> [The task]:
Everything in the entries below must be reproduced exactly, except the images.

> [Source material]:
━━━━━━━━━━━━━━━━

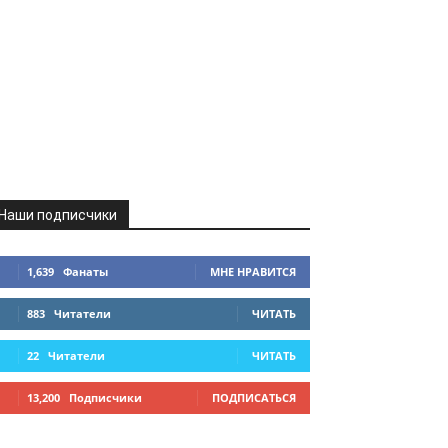
Наши подписчики
1,639
Фанаты
МНЕ НРАВИТСЯ
883
Читатели
ЧИТАТЬ
22
Читатели
ЧИТАТЬ
13,200
Подписчики
ПОДПИСАТЬСЯ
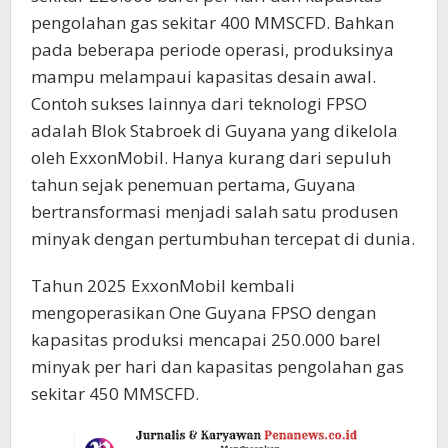
pengolahan gas sekitar 400 MMSCFD. Bahkan
pada beberapa periode operasi, produksinya
mampu melampaui kapasitas desain awal.
Contoh sukses lainnya dari teknologi FPSO
adalah Blok Stabroek di Guyana yang dikelola
oleh ExxonMobil. Hanya kurang dari sepuluh
tahun sejak penemuan pertama, Guyana
bertransformasi menjadi salah satu produsen
minyak dengan pertumbuhan tercepat di dunia.
Tahun 2025 ExxonMobil kembali
mengoperasikan One Guyana FPSO dengan
kapasitas produksi mencapai 250.000 barel
minyak per hari dan kapasitas pengolahan gas
sekitar 450 MMSCFD.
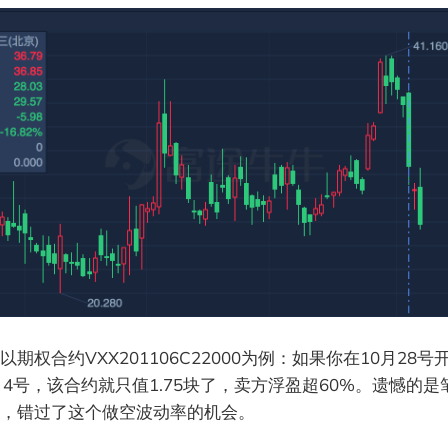
期权合约VXX201106C22000为例：如果你在10月28号开
月4号，该合约就只值1.75块了，卖方浮盈超60%。遗憾的
，错过了这个做空波动率的机会。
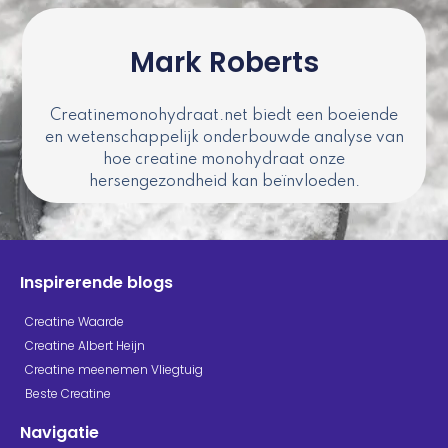
Mark Roberts
Creatinemonohydraat.net biedt een boeiende
en wetenschappelijk onderbouwde analyse van
hoe creatine monohydraat onze
hersengezondheid kan beïnvloeden.
Inspirerende blogs
Creatine Waarde
Creatine Albert Heijn
Creatine meenemen Vliegtuig
Beste Creatine
Navigatie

━━━━━━━━━━━━━━━━

> [Exercise response]:
Наши подписчики
1,639
Фанаты
МНЕ НРАВИТСЯ
883
Читатели
ЧИТАТЬ
22
Читатели
ЧИТАТЬ
13,200
Подписчики
ПОДПИСАТЬСЯ
pengolahan gas sekitar 400 MMSCFD. Bahkan
pada beberapa periode operasi, produksinya
mampu melampaui kapasitas desain awal.
Contoh sukses lainnya dari teknologi FPSO
adalah Blok Stabroek di Guyana yang dikelola
oleh ExxonMobil. Hanya kurang dari sepuluh
tahun sejak penemuan pertama, Guyana
bertransformasi menjadi salah satu produsen
minyak dengan pertumbuhan tercepat di dunia.
Tahun 2025 ExxonMobil kembali
mengoperasikan One Guyana FPSO dengan
kapasitas produksi mencapai 250.000 barel
minyak per hari dan kapasitas pengolahan gas
sekitar 450 MMSCFD.
期权合约VXX201106C22000为例：如果你在10月28号开
月4号，该合约就只值1.75块了，卖方浮盈超60%。遗憾的
，错过了这个做空波动率的机会。
Mark Roberts
Creatinemonohydraat.net biedt een boeiende
en wetenschappelijk onderbouwde analyse van
hoe creatine monohydraat onze
hersengezondheid kan beïnvloeden.
Inspirerende blogs
Creatine Waarde
Creatine Albert Heijn
Creatine meenemen Vliegtuig
Beste Creatine
Navigatie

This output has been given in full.